それを聞き入れたマシュはすぐに解除、それに加えてパッションリップがロケットパンチでマシュを捕まえて離脱させる。そして結界が消えた瞬間に暴風は解放された。
「
風王鉄槌ァァァッ!!!」
一閃。暴風は刃となりメタルビーストを切り刻んだ……しかし表面を微かに凹ませただけだったが青年……セイバーにとってその隙が狙いだった。
「来い、リョウマァァァァァァァッ!!!」
轟音が冬木を揺らした。その真っ赤な体にバタバタと靡く真紅のマント、そしてその両目が光ると巨人が叫ぶ。
『このインベーダー野郎……まだ生きてやがったのかぁぁぁぁぁぁ!!!!』
鼓膜を突き破らんとするばかりの男の声に驚き耳を塞ぐ中、しんのすけだけは目を輝かしてその声の主を呼んだ。
「竜馬のおじさーん!!オラのことがわかるー!?」
『……お前、しんのすけか!?久しぶりじゃねえか!ってまだやる事があるな』
建物の瓦礫を突き破りメタルビーストが棍棒を振り下ろすも、巨人は肩からポールが飛び出しそれを振りかぶった。
『ゲッタートマホーク!!』
棍棒とぶつかるもその巨大な斧が2本瞬間的にXの字に切り裂かれ、そのままメタルビーストから人間と変わらない真っ赤な血が吹き出した。明らかに苦しんでいるメタルビーストに向けて、巨人はピンクと翠の混ざった光を腹から解き放った。

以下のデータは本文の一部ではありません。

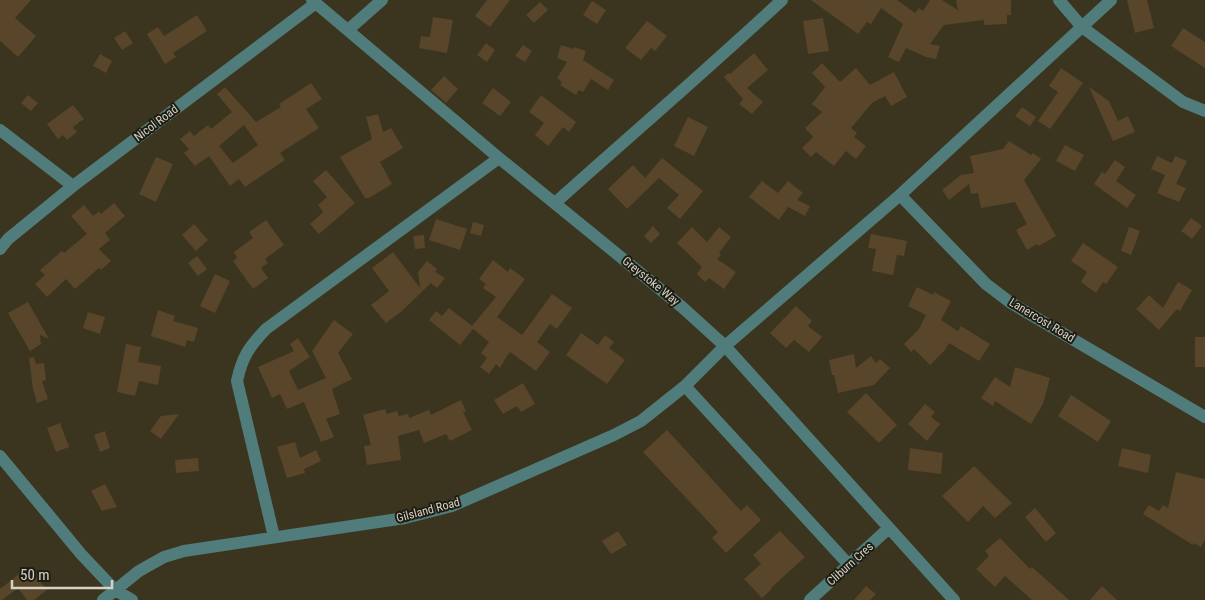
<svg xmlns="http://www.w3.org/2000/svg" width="1205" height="600" font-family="'Roboto Condensed',sans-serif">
  <rect width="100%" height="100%" fill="#3b351f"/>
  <!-- building -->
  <path fill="#58452a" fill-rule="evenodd" d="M0 0H31L15 18 36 36 18 57 0 41Z
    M487 0H510L490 27 475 16Z
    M811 0H897L915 13 919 8 923 11 930 0H942L958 10 956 0H1011V15H1007V24L984 25V20L944 25 930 44 940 46 936 59 926 57 906 48 899 62 888 57 903 24 881 8 871 24 867 22 858 34Z
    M1127 0H1147L1154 28 1135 33Z
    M592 1 606 10 597 24 583 15Z
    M540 2 548 10 534 23 526 15Z
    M197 15 207 31 173 53 176 57 165 64 147 34 158 27 164 36Z
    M433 17 453 20 447 53 419 48 421 36 430 37Z
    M823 18 829 51 808 54 803 21Z
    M647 21 667 36 655 51 651 48 641 60 625 48Z
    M1183 28 1205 42V68L1171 46Z
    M125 31 133 43 122 50 114 38Z
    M486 43 495 50 487 62 477 55Z
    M523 45 532 51 525 62 515 56Z
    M561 45 573 49 574 47 586 51 583 60 614 80 608 90 591 79 583 92 579 90 576 95 560 85 562 82 557 78 567 62 557 58Z
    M754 53 768 70 747 88 763 102 752 114 739 104 743 99 724 77 728 73 730 74Z
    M100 54 112 61 106 73 93 66Z
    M822 63 840 82 856 68 870 85 894 72 907 97 891 106 885 96 872 103 851 128 857 133 854 137 866 146 856 159 846 151 834 166 816 152 811 157 802 148 813 137 805 128 822 112 812 104 825 87 812 73Z
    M1061 68 1083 83 1050 129 1038 121 1058 92 1049 86Z
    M444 76 458 89 446 103 431 90Z
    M311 83 322 99 306 109 319 128 280 153 285 160 245 187 239 179 230 186 209 156 195 166 184 153 189 149 180 139 190 131 194 136 208 125 211 129 232 112 217 94 225 87 256 122 281 107 279 104ZM244 125 258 145 233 163 219 146Z
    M1089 87 1109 101 1118 121 1128 116 1135 132 1113 141Z
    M493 88 511 102 500 116 482 103Z
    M28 95 38 103 31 111 21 103Z
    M541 95 576 122 569 132 563 127 548 146 535 135 544 123 529 112Z
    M73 105 84 119 73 127 77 132 67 140 63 135 58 139 47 124Z
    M1022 107 1036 117 1030 126 1015 116Z
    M378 114 383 132 391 128 403 148 380 162 392 184 369 198H365L340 157 372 139 366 117Z
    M688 117 708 127 694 156 674 146Z
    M1009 141 1031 155 1033 153 1041 159 1024 180 1056 236 1039 246 1037 244 1027 250 1016 230 1027 224 1015 202 981 208 978 193 971 194 969 184 949 200 942 190 961 175 974 173 970 156 1003 149Z
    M1065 145 1084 155 1075 171 1056 161Z
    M1157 156 1172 163 1175 156 1187 161 1176 184 1186 188 1179 202 1157 193 1165 175 1151 169Z
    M156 157 173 164 156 202 139 194Z
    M662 158 703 191 680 219 667 208 679 195 659 178 627 209 608 189 633 165 645 178Z
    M1115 160 1125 167 1116 181 1136 195 1127 208 1094 184 1102 172 1105 174Z
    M326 170 355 203 319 234 310 224 323 212 318 205 327 197 313 181Z
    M762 181 778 193 788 181 803 193 797 200 810 206 805 216 788 207 779 220 749 197Z
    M114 203 125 216 105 233 110 240 99 249 111 261 101 270 99 268 75 289 66 279 47 297 35 284 45 275 40 270 62 251 64 253 87 234 71 216 84 205 93 216 99 211 101 214Z
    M1191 218 1202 226 1192 239 1181 231Z
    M436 219 467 229 460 250 429 240Z
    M266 220 284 245 265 259 268 263 261 268 268 278 253 289 233 261 237 258 234 252 253 238 249 232Z
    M473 222 484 225 481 236 470 233Z
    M194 224 208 240 196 251 182 235Z
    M653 226 660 234 651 243 644 236Z
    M692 227 707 242 719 227 731 237 719 253 721 255 717 259 736 272 724 289 709 278 705 282 697 274 702 267 677 243Z
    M1129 227 1140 231 1131 255 1121 251Z
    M871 234 907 241 904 256 897 255 893 275 872 271 876 249 868 248Z
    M424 235 425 248 415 249 413 236Z
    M1083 243 1118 267 1106 284 1103 282 1096 293 1081 282 1087 272 1071 261Z
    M393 252 420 288 418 272 427 261 437 269 435 272 445 278 437 288 431 283 402 311 386 323 371 305 389 291 372 268Z
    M197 256 207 269 198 276 188 263Z
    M493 260 508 272 510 268 525 279 497 317 522 335 552 294 572 308 557 329 550 324 537 342 550 352 536 371 510 352 508 356 507 355V356L500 368 496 364 489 374 480 367 487 358 481 353 489 342 473 329 460 345 429 320 436 311 442 316 449 308 472 326 496 297 483 288 486 284 479 279Z
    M215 274 230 281 215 313 200 306Z
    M1178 282 1192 290 1180 311 1177 309 1159 330 1136 309 1149 295 1163 308Z
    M917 287 933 295 934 292 951 301 941 320 958 331 961 326 990 344 979 361 949 343 945 350 930 365 914 349 911 352 904 344 919 329 926 315 908 306Z
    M28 302 49 339 40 335 41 344 30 351 8 313Z
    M796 306 812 321 808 326 822 337 809 352 794 340 786 348 770 333Z
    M158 310 175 316 173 321 198 328 194 342 187 340 185 347 151 336Z
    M88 312 105 317 100 334 83 328Z
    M334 320 353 334 338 353 352 379 332 389 340 414 326 419 334 437 321 442 304 402 287 409 280 394 272 398 258 367 294 351 290 344 298 338 310 357 289 371 298 390 326 378 312 351Z
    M581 333 598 345 605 335 614 342 609 348 625 360 607 384 566 355Z
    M1195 337H1205V367H1195Z
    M126 344 141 347 138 362 161 366 158 385 139 381 135 396 117 392Z
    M854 354 856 368 871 356 876 363 880 359 890 368 874 385 838 393 834 375H832L829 360Z
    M34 357 36 364 44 363 46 380 42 381 48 399 37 403 33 389 29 358Z
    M1015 367 1050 378 1043 404 1031 424 995 401 993 406 981 398 995 377 1010 387Z
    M523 383 535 404 521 412 517 406 503 414 494 400Z
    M866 393 897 425 879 443 847 412Z
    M1071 395 1111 421 1098 442 1058 416Z
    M461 400 466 411 463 412 472 430 450 441 446 434 424 443 419 430 398 436 401 460 367 465 364 446 371 445 363 415 385 409 387 414 397 411 399 416 408 414 409 418 429 410 431 415Z
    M925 404 935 412 931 417 940 424 927 441 908 424Z
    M179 414 161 439 150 431 161 416Z
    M60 423 69 447 56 452 47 428Z
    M667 430 741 511 747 505 761 520 726 553 712 538 718 532 643 452Z
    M105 431 110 448 100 452 94 435Z
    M295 442 300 458 316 450 321 461 304 469 305 473 287 478 277 447Z
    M910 448 943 453 941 474 908 470Z
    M1122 448 1151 455 1148 473 1118 466Z
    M198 458 199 471 176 473 175 460Z
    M974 466 1012 503 995 518 983 506 968 522 942 496Z
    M1176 472 1205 479V540L1201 547 1194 543 1193 545 1143 514 1149 505 1159 511 1163 505 1168 508Z
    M105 484 117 507 102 511 91 491Z
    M1035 508 1056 533 1046 542 1025 517Z
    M618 531 627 545 611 554 602 541Z
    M780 531 805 557 771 588 772 589 762 598 744 579 761 564 753 555Z
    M1000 538 1030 569 1032 567 1069 600H1032L1005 576 995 587 976 569 989 556 985 551Z
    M28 567 47 590 34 600H27L18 588 2 600H0V589Z
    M866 586 876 594 870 600H854Z
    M1102 586 1117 600H1090Z"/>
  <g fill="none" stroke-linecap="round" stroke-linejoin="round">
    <!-- minor -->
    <path stroke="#507d7c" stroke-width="12" d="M312 0 499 158 682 307 725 346 954 600
      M1059 0 1082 27 1183 102 1205 111
      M348 30 382 0
      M0 130 73 186
      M900 195 986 284 1011 303 1205 417
      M555 203C631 135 708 69 782 0
      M0 249 8 239 73 186 316 3
      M685 386 849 565
      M0 456 81 554 115 590 132 600
      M274 537 237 381C242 357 249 347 266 329L499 158
      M103 600 139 571 164 557 184 551 405 518 452 506 614 435 641 421 685 386 725 346 900 195 1111 0
      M810 600 889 528"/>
  </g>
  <g text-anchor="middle" stroke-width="4" stroke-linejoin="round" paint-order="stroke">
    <!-- street labels -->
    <g font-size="12" fill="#d6d3c5" stroke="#1f1d13">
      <text transform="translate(156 123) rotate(-37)" y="4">Nicol Road</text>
      <text transform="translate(651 281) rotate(39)" y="4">Greystoke Way</text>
      <text transform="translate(1042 320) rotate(31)" y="4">Lanercost Road</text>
      <text transform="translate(428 510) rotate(-15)" y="4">Gilsland Road</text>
      <text transform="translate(850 564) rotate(-42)" y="4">Cliburn Cres</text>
    </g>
  </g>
  <!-- scale -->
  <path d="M12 580v8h100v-8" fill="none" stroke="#d6d3c5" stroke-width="2.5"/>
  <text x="20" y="580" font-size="15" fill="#d6d3c5" stroke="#1f1d13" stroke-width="4" paint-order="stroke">50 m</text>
</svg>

『ゲッタァァァァァ…ビィィィイイイムゥゥッッ!!!』
その瞬間音が世界から消えた。衝撃と熱に竦む中またもやしんのすけはしっかりとその光を見ていた。懐かしむような目をしていたのを見たギルガメッシュはこの巨人もまたサーヴァントの一種であることと、しんのすけに縁があることで現れたのを理解して笑った。
「雑種、あの巨人は何者だ?」
「あの赤いロボットはゲッターロボ!そして中の人は……流竜馬だゾ!」
ゲッタービームを放出した後のにはメタルビーストの姿はなく完全に消滅させられたと見られる。そして口元のコックピットが開きそこから現れたのはボロボロのコートをはおり首元には赤いマフラーを付けて立ついかにも凶暴そうな野獣のような男。
「
異常狂戦士流竜馬だ、ここが次の戦場か?」
世界を変える赤き進化の風、ゲッターと共に生きる進化の最果てを行く男それがこの男……流竜馬である。